● TEXTO APRESENTADO
•••••
Anna Delvey continua presa, mas quando voltar à liberdade, quem sabe, não será já uma conceituada artista outsider do mundo das artes. Na semana passada, Delvey não recebeu nenhum indulto especial para estar presente na vernisssage de Allegedly (Alegadamente), exposição que tornou públicos os esboços feitos por si na prisão.
Os convidados, cerca de 300, na sua maioria do universo dos media e influencers, entretiveram-se com as bebidas, sem qualquer finger food, e com a vista sobre Nova Iorque, no terraço do Public Hotel, no Lower East Side.
“Bem-vindos à minha festa. Calem-se! Eu sou uma obra-prima. Eu sou a Anaaaaaa. Eu sou linda. E não se preocupe. O dinheiro da transferência está a chegar, baby”, ouviu-se num altifalante, com o sotaque alemão de quem já mora há muito tempo nos Estados Unidos. Os telemóveis erguem-se, gravam, fotografam e registam o momento em que a voz de uma imitadora de Anna acolhe os convidados. Mas, não tarda, que uma mensagem pré-gravada da verdadeira Anna se faça notar: “Já ouviu tantas vozes, mas este é apenas o começo para contar a minha história, a minha narrativa, da minha perspetiva.”
•••••
● TAREFA BREVE
Transcreva na íntegra o texto acima sobre a exposição de Anna Delvey, sem alterar uma única letra ou sinal.

● ENTRADAS DE DADOS
•••••
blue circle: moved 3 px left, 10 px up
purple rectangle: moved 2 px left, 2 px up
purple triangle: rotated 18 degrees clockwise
•••••
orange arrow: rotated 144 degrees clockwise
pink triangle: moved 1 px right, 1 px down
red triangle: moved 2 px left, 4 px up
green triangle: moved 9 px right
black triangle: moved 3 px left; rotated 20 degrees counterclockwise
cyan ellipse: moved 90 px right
•••••
● RESOLUÇÃO DA TAREFA
Anna Delvey continua presa, mas quando voltar à liberdade, quem sabe, não será já uma conceituada artista outsider do mundo das artes. Na semana passada, Delvey não recebeu nenhum indulto especial para estar presente na vernisssage de Allegedly (Alegadamente), exposição que tornou públicos os esboços feitos por si na prisão.
Os convidados, cerca de 300, na sua maioria do universo dos media e influencers, entretiveram-se com as bebidas, sem qualquer finger food, e com a vista sobre Nova Iorque, no terraço do Public Hotel, no Lower East Side.
“Bem-vindos à minha festa. Calem-se! Eu sou uma obra-prima. Eu sou a Anaaaaaa. Eu sou linda. E não se preocupe. O dinheiro da transferência está a chegar, baby”, ouviu-se num altifalante, com o sotaque alemão de quem já mora há muito tempo nos Estados Unidos. Os telemóveis erguem-se, gravam, fotografam e registam o momento em que a voz de uma imitadora de Anna acolhe os convidados. Mas, não tarda, que uma mensagem pré-gravada da verdadeira Anna se faça notar: “Já ouviu tantas vozes, mas este é apenas o começo para contar a minha história, a minha narrativa, da minha perspetiva.”